How to configure the Dynamic Workload Console and the master domain manager for Single Sign-On
Configure the Dynamic Workload Console and the master domain manager for Single Sign-On.
About this task
Note: When implementing a configuration in Single Sign-On, ensure you have not specified the
engine credentials in the Manage Engine section.
To enable Single Sign-On between the Dynamic Workload Console and master domain manager, perform the following steps:
Procedure
- Configure the Lightweight Directory Access Protocol (LDAP) for the Dynamic Workload Console as explained in Configuring LDAP.
-
Create the Access Control list for the LDAP group. For example, to give full access on domain
and folders to the LDAP group perform the following steps:
- From the Dynamic Workload Console open the Manage Workload Security panel and select Give access to users and groups.
- Select the LDAP group from the drop-down list and FULLCONTROL in the field Role.
- Select Domain and assign ALLOBJECTS.
- Save and create new
- Select the LDAP group from the drop-down list and FULLCONTROL in the field Role.
- Select Folder and assign the root by clicking
/
. - Save
-
On the workstation where the master domain manager is installed, copy the template file located in the following directory to a temporary
directory:
TWA_home/usr/servers/engineServer/configDropins/templates
- Edit the template file with the information about your LDAP server.
-
Make a backup copy of the existing
authentication_config.xml
file located in the following path:- On UNIX operating systems
-
- master domain manager
-
TWA_DATA_DIR/usr/servers/engineServer/configDropins/overrides
- On Windows operating systems
-
- master domain manager
-
TWA_home\usr\servers\engineServer\configDropins\overrides
-
Replace the existing
authentication_config.xml
file with the template you updated with the information about your LDAP server.
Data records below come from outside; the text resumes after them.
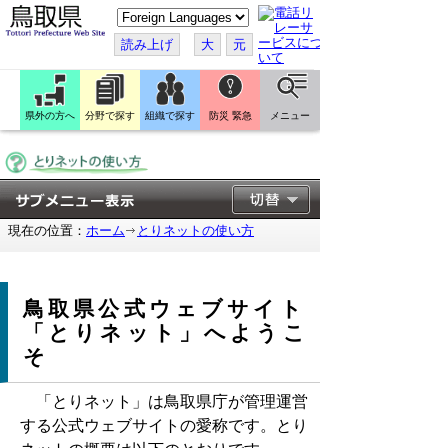
こ
の
ペ
読み上げ
大
元
ー
ジ
を
翻
訳
県外の方へ
分野で探す
組織で探す
防災 緊急
メニュー
す
る
現在の位置：
ホーム
とりネットの使い方
鳥取県公式ウェブサイト
「とりネット」へようこ
そ
「とりネット」は鳥取県庁が管理運営
する公式ウェブサイトの愛称です。とり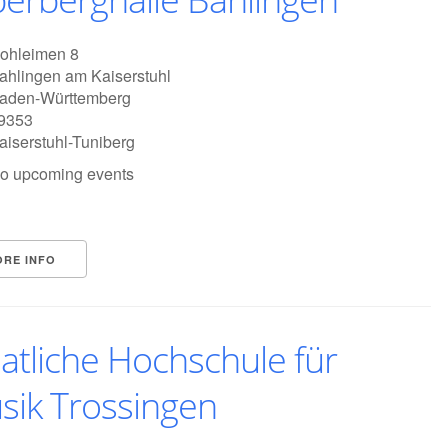
ohleimen 8
ahlingen am Kaiserstuhl
aden-Württemberg
9353
aiserstuhl-Tuniberg
o upcoming events
ORE INFO
atliche Hochschule für
sik Trossingen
Ensure the file permissions and ownership are correct. -
Ensure that the ltpa.keys file on both the Dynamic Workload Console and the master domain manager are identical, copying the file from one
instance to the other. The file is located as follows:
- Dynamic Workload Console
-
DWC_home/usr/servers/dwcServer/resources/security
- master domain manager
-
TWA_home/usr/servers/engineServer/resources/security
- Restart WebSphere Application Server Liberty Base on both the master domain manager and the Dynamic Workload Console by running stopAppServer and startAppServer.